TO DO>
Rewrite everything from the line containing "Facebook коментари" down to the line containing "sexuelles par son", replacing "Dark Horse" with "Hot Toys" and changing nothing else. Omit the pictures from your answer.

[Page-level text extractions]
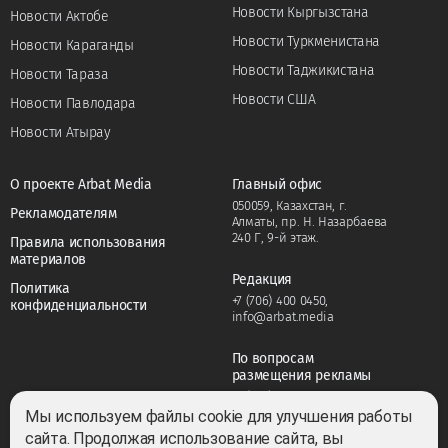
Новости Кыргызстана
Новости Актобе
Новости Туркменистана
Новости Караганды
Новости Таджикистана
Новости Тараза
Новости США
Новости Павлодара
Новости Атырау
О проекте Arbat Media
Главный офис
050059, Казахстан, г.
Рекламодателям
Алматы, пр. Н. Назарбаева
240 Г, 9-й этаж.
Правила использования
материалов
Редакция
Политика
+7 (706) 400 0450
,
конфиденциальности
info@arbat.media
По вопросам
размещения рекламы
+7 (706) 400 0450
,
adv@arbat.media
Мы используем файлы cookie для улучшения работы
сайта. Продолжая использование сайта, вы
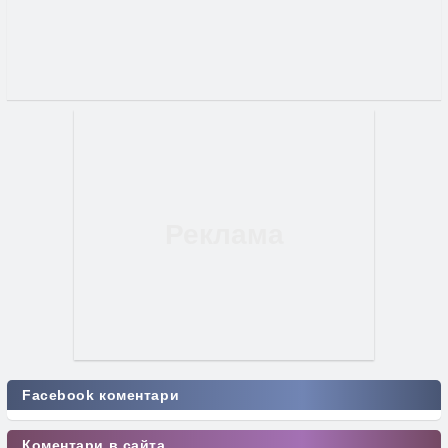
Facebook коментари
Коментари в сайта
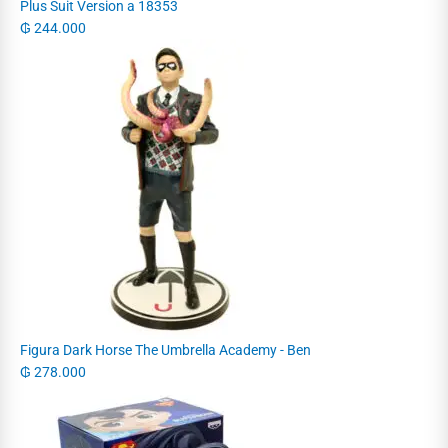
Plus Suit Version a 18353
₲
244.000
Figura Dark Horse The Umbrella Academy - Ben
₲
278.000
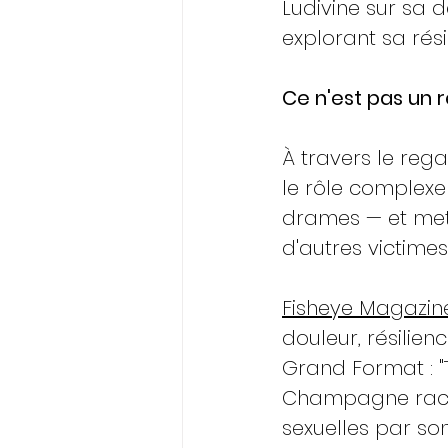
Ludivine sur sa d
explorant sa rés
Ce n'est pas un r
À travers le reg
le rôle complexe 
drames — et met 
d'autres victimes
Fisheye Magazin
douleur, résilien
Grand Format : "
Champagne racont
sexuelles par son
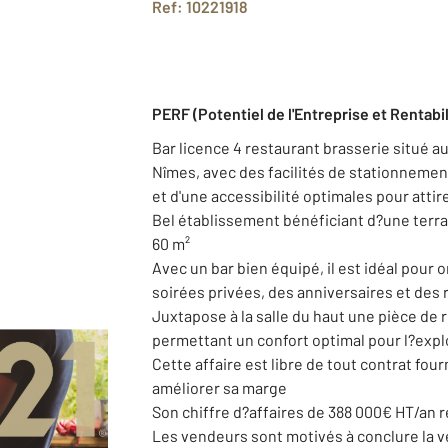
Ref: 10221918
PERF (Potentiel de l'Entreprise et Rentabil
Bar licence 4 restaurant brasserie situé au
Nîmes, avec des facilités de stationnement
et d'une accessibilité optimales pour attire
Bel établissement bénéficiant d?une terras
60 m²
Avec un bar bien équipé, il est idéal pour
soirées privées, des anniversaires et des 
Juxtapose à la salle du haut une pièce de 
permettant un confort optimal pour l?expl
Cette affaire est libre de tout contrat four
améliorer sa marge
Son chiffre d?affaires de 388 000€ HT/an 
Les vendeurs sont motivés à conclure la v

---

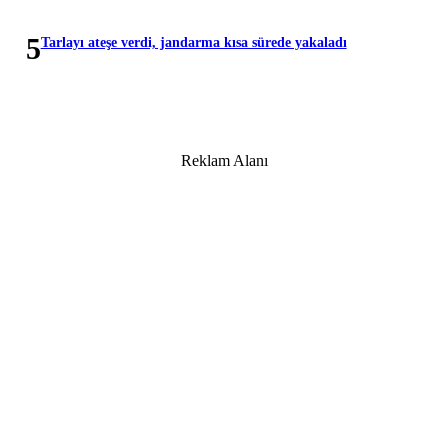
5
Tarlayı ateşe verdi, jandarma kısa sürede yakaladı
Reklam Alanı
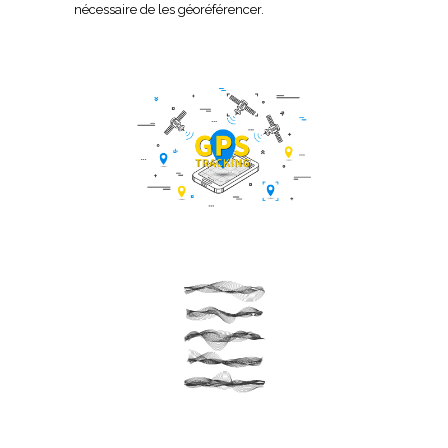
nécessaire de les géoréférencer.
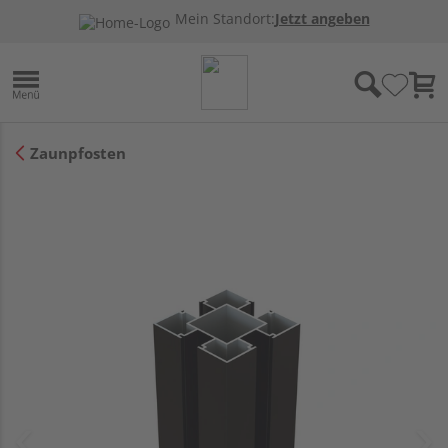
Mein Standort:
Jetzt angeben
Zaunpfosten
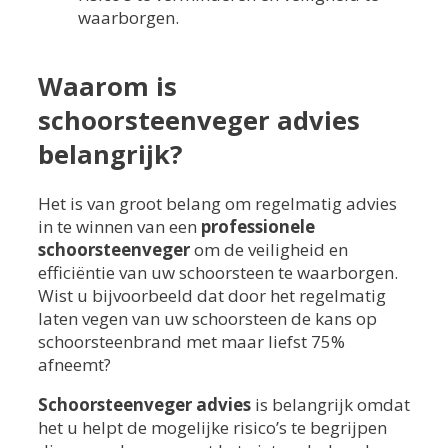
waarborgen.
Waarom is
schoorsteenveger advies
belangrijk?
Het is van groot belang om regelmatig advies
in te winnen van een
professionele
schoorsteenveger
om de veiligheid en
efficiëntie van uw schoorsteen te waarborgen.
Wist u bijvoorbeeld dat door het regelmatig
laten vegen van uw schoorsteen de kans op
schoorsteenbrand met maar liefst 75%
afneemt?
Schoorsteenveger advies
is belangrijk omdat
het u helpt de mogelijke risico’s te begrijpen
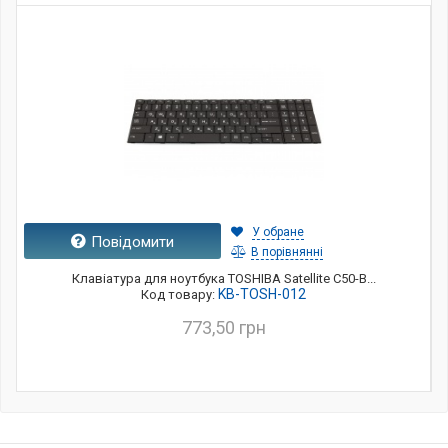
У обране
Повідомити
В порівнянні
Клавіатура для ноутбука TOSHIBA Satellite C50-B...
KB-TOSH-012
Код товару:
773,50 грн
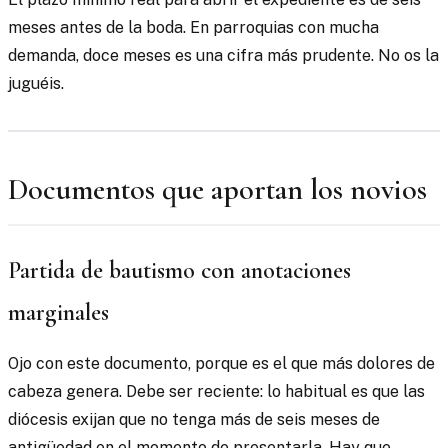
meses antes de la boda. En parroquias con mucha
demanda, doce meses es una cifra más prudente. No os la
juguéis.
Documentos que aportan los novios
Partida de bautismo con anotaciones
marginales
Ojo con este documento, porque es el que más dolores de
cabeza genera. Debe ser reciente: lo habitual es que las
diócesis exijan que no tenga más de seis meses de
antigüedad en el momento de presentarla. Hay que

ANSWER>
Facebook коментари
Коментари в сайта
Plus Suit Version a 18353
₲
244.000
Figura Hot Toys The Umbrella Academy - Ben
₲
278.000
Ludivine sur sa d
explorant sa rés
Ce n'est pas un r
À travers le reg
le rôle complexe 
drames — et met 
d'autres victimes
Fisheye Magazin
douleur, résilien
Grand Format : "
Champagne racont
sexuelles par son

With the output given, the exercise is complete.